**Activité**
Rédigez la suite du passage consacré à la Commune de Paris, en reprenant après sa dernière phrase.

La Commune, la fin de l'Internationale, les dernières œuvres (1871-1883)

La Commune de Paris

La Commune de Paris et ses conséquences immédiates marquent la fin de la première période de l'histoire du mouvement ouvrier organisé. Du point de vue de Marx, la guerre franco-allemande de 1870 présente un redoutable dilemme :

–  Elle annonce, quelle qu'en soit l'issue, la chute de Napoléon III, la fin du bonapartisme en France et la fin de son influence sur l'Europe : elle implique du même coup la réalisation de l'unité allemande, c'est-à-dire la fin du processus de révolution bourgeoise ; et celle-ci est elle-même la condition de l'approfondissement des luttes de classes en Allemagne, du développement du mouvement ouvrier allemand. Du côté allemand, la guerre a, en dernière analyse, un caractère défensif.

–  Mais la guerre franco-allemande signifie aussi que la révolution bourgeoise en Allemagne sera achevée par le haut, sous l'hégémonie de l'État prussien des hobereaux. Par là même, elle annonce la reconstitution immédiate du bloc défensif des classes possédantes européennes, au prix de quelques changements dynastiques et d'un renversement des hiérarchies : c'est ce que prouve aussitôt la collusion de Bismarck et de Thiers, qui permet l'écrasement de la Commune, lequel permet à son tour la répression féroce du mouvement ouvrier en Allemagne et dans toute l'Europe.

C'est dans l'intervalle, dans le jeu laissé par cette contradiction complexe, que peut se manifester l'action du prolétariat.

(Contenu transcrit des pages)
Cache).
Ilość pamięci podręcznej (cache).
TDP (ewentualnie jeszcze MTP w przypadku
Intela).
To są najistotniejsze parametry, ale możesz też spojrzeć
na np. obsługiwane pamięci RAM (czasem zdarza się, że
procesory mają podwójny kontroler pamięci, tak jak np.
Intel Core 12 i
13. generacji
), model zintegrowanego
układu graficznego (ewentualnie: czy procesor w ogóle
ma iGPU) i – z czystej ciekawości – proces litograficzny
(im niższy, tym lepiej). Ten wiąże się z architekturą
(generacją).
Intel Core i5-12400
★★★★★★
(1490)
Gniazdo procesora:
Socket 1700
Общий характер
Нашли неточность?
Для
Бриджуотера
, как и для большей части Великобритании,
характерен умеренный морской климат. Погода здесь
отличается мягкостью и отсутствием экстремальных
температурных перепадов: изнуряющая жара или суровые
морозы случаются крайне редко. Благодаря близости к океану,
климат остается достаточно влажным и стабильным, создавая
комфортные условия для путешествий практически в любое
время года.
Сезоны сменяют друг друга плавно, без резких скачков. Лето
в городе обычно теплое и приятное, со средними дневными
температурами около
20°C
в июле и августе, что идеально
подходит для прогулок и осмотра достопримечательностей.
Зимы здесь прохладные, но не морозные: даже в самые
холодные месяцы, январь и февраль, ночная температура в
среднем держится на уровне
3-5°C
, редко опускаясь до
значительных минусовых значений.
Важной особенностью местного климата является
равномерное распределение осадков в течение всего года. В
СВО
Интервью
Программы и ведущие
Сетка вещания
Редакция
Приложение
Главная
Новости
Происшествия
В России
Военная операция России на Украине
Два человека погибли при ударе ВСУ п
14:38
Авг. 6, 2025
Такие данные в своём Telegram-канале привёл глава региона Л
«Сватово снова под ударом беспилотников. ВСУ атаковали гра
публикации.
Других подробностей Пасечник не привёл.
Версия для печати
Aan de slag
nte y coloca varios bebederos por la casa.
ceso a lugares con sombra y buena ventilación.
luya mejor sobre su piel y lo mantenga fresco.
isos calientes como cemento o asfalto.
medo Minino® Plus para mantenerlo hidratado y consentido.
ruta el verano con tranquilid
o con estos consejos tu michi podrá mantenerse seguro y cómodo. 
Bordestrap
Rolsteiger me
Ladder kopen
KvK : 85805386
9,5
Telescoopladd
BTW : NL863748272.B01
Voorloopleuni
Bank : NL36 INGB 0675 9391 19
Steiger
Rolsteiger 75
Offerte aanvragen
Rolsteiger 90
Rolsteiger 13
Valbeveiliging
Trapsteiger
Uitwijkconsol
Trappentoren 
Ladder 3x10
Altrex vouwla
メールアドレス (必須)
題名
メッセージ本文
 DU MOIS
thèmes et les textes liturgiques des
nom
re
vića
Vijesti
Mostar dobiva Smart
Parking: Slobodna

**Résultat de l'exercice**
L'Internationale organise ou appuie les manifestations de solidarité mutuelle des classes ouvrières allemande et française, qui précèdent de peu l'entrée en guerre. Après la chute du Second Empire, remarquant que la République française « n'a pas renversé le trône, mais seulement pris sa place restée vacante », et qu'elle continue donc sa politique, l'Internationale (par la plume de Marx) montre que « la classe ouvrière française se [trouve] placée dans des circonstances extrêmement difficiles », et que l'insurrection « serait une folie désespérée ». Pourtant « il serait évidemment fort commode de faire l'histoire si l'on ne devait engager la lutte qu'avec des chances infailliblement favorables [...]. La démoralisation de la classe ouvrière serait un malheur bien plus grand que la perte d'un nombre quelconque de « chefs ». Grâce au combat livré par Paris, la lutte de la classe ouvrière contre la classe capitaliste et son État capitaliste est entrée dans une nouvelle phase. Mais, quelle qu'en soit l'issue, nous avons obtenu un nouveau point de départ d'une importance historique universelle » (à Kugelmann, 17 avr. 1871).

Dès l'insurrection du 18 mars 1871 en réponse à la provocation de Versailles, le Conseil général de l'Internationale, qui n'avait aucune part directe dans son déclenchement, « salua avec enthousiasme l'initiative révolutionnaire des masses » (Lénine, Karl Marx). Il organise, sous la direction de Marx, la solidarité internationale vis-à-vis de la Commune, malgré de très grandes difficultés. Forçant le blocus, il peut communiquer à la Commune des informations (sur l'accord secret conclu entre Bismarck et Jules Favre) et quelques conseils tactiques en matière de défense militaire, de finances, de politique du travail. Après la chute de la Commune, due en partie à « la trop grande honnêteté » des travailleurs parisiens qui ne voulurent pas devancer la concentration des troupes versaillaises et prussiennes en prenant l'offensive, ni répondre à la terreur bourgeoise par la terreur populaire, Marx et ses camarades organisent le sauvetage des rescapés.

La « dictature du prolétariat »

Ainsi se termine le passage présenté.